UK lawmakers vote to delay key decision on Boris Johnson's Brexit deal

U.K. lawmakers voted to delay a key decision on Boris Johnson's Brexit deal, a blow to the prime minister that will force him to seek another extension from the European Union.

At a rare Saturday sitting, lawmakers supported an amendment introduced by former Conservative lawmaker Oliver Letwin that withholds approval for the deal Johnson struck with the EU this week until legislation is in place. It passed 322 to 306.

By law, Johnson must now send a letter to Brussels asking that Britain's departure be delayed until Jan. 31. However, while speaking after the vote, he indicated he may not abide by the rule, known as the "Benn Act."

The move is intended to prevent the UK from crashing out of the EU without a deal on the scheduled Oct. 31 departure date.

"I will not negotiate a delay with the EU, and neither does the law compel me to do so," he said. "Further delay will be bad for this country."

It's unclear how Johnson could circumvent the law.
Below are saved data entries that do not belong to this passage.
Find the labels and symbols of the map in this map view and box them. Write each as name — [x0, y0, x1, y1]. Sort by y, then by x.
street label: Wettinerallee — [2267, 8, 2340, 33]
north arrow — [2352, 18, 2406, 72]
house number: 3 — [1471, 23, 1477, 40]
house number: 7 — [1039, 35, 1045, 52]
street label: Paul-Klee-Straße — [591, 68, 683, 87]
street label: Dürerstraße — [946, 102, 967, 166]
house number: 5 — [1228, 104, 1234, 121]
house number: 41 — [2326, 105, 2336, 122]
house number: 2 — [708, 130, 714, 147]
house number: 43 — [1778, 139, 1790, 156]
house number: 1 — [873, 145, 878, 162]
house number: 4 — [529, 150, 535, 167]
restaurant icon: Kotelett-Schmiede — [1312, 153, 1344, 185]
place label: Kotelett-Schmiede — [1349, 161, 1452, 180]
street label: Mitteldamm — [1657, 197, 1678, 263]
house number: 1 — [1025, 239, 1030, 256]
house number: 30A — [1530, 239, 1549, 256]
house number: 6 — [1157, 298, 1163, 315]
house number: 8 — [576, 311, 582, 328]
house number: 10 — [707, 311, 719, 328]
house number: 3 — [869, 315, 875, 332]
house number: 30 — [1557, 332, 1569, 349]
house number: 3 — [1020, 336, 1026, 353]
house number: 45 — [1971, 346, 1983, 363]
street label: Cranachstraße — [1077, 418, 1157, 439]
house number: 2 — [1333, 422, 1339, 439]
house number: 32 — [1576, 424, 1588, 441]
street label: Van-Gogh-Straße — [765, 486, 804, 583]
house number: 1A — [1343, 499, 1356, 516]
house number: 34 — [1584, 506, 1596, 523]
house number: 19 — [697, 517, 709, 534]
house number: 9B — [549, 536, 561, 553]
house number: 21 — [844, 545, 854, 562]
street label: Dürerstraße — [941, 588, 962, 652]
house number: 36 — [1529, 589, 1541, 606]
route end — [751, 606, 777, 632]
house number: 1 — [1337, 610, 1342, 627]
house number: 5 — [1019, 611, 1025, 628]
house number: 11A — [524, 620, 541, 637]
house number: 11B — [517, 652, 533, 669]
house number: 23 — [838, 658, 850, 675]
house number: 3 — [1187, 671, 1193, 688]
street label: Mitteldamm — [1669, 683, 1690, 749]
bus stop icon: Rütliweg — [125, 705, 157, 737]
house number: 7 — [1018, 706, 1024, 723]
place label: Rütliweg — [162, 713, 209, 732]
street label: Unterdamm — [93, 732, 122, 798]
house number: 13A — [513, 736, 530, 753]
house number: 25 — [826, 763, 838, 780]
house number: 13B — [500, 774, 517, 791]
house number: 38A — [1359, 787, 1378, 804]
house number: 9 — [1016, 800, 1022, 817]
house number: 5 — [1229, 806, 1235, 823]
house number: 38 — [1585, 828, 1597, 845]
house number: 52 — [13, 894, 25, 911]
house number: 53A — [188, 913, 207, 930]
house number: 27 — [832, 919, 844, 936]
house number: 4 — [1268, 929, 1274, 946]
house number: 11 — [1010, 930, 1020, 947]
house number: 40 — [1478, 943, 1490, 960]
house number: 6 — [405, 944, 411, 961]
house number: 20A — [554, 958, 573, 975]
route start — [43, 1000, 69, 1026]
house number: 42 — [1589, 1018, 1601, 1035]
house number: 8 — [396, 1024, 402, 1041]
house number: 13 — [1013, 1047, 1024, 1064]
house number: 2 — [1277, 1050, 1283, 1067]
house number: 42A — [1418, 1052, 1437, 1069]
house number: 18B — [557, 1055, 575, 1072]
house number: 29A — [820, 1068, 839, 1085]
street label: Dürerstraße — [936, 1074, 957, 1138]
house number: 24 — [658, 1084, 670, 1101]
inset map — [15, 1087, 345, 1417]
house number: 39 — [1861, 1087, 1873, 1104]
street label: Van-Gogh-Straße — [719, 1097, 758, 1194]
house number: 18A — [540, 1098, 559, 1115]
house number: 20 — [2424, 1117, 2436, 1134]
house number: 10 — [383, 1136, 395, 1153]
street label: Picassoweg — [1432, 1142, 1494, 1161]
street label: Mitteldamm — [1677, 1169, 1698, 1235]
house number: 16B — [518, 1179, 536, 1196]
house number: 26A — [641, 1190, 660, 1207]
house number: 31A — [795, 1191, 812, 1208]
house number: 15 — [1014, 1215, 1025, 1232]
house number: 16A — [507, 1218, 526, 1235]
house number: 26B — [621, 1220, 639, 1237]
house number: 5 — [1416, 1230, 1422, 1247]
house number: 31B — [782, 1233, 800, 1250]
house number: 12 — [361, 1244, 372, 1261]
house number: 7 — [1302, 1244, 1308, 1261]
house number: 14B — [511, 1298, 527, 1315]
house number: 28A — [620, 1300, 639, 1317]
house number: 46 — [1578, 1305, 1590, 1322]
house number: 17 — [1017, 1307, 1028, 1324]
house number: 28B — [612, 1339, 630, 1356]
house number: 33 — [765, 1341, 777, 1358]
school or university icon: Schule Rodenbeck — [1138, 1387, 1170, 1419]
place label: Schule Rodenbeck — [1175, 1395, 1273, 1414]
A spokesperson for Jean-Claude Juncker, president of the EU Commission, said in a tweet that it's up to the UK government to "inform us about the next steps as soon as possible."

The British government looks set to try again next week to get Parliament to back its divorce deal with the EU. Leader of the House of Commons Jacob Rees-Mogg said the government will seek a debate Monday on its Brexit-implementing legislation that would effectively be a vote to approve the deal.

Lawmakers have twice delayed Britain’s exit from the EU, repeatedly rejecting a similar deal struck between former prime minister Theresa May's government and the trading bloc. The EU eventually agreed to postpone Brexit until Oct. 31; Johnson has previously the UK must leave the EU by the end of October -- even if there’s no deal in place that sets up the parameters of the divorce, like trade and the rights of European citizens living in the UK.

The Associated Press contributed to this report.